§ **LISTED ENTRIES**:

++++++

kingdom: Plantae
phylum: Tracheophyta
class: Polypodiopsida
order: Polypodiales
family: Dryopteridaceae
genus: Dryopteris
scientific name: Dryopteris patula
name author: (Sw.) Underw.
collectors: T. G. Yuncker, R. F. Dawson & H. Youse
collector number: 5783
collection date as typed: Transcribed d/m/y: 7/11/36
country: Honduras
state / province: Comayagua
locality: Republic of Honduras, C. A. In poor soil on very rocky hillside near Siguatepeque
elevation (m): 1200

++++++

§ **SET EXERCISE**: Please copy every line of the records above character for character.

§ **RESPONSE BELOW**:
kingdom: Plantae
phylum: Tracheophyta
class: Polypodiopsida
order: Polypodiales
family: Dryopteridaceae
genus: Dryopteris
scientific name: Dryopteris patula
name author: (Sw.) Underw.
collectors: T. G. Yuncker, R. F. Dawson & H. Youse
collector number: 5783
collection date as typed: Transcribed d/m/y: 7/11/36
country: Honduras
state / province: Comayagua
locality: Republic of Honduras, C. A. In poor soil on very rocky hillside near Siguatepeque
elevation (m): 1200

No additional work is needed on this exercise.